▶ **EXERCISE PROMPT**
Please copy, word for word, the part of the post on evaluating scientific debates starting at "When there's a" and ending at "work was not.".

▶ **EXCERPTED PASSAGE**
Content starts
Evaluating scientific debates: some ramblings
Last week's renewed debate on JC Bradbury's aging study (JC posted a new article to Baseball Prospectus, and comments followed there and on "The Book" blog) got me thinking about some things that are tangential to the study itself ... and since I have nothing else to write about at the moment, I thought I'd dump some of those random thoughts here.
1. Peer review works much better after publication than before.
When there's a debate between academics and non-academics, some observers argue that the academics are more likely to be correct, because their work was peer reviewed, while the critics' work was not.
I think it's the other way around. I think post-publication reaction, even informally on the internet, is a much better way to evaluate the paper than academic peer review.
Why? Because academic peer reviewers hear only one side of the question -- the author's. At best, they might have access to the comments of a couple of other referees. That's not enough.
After publication, on the internet, there's a back and forth between people on one side of the question and people on the other. That's the best way to get at the truth -- to have a debate about it.
Peer review is like the police deciding there's enough evidence to lay charges. Post-publication debate is like two lawyers arguing the case before a jury. It's when all the evidence is heard, not just the evidence on one side.
Content ends
Collection entries:
Content starts
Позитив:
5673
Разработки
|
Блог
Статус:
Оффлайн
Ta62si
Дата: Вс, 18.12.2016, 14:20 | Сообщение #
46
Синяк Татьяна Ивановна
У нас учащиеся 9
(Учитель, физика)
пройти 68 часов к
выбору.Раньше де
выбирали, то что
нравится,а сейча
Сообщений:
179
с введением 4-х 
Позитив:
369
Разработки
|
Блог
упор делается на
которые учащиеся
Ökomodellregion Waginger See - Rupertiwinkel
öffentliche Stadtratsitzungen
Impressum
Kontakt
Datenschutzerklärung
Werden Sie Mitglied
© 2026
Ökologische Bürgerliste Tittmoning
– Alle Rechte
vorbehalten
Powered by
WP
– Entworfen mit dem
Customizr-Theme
Content ends
Content starts
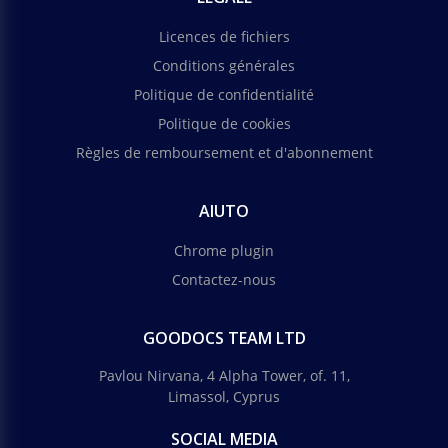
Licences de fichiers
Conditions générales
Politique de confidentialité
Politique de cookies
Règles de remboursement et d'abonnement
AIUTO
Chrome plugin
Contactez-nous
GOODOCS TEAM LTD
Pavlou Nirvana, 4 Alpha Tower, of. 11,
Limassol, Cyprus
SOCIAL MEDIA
Content ends
▶ **REPLY TO THE TASK**
When there's a debate between academics and non-academics, some observers argue that the academics are more likely to be correct, because their work was peer reviewed, while the critics' work was not.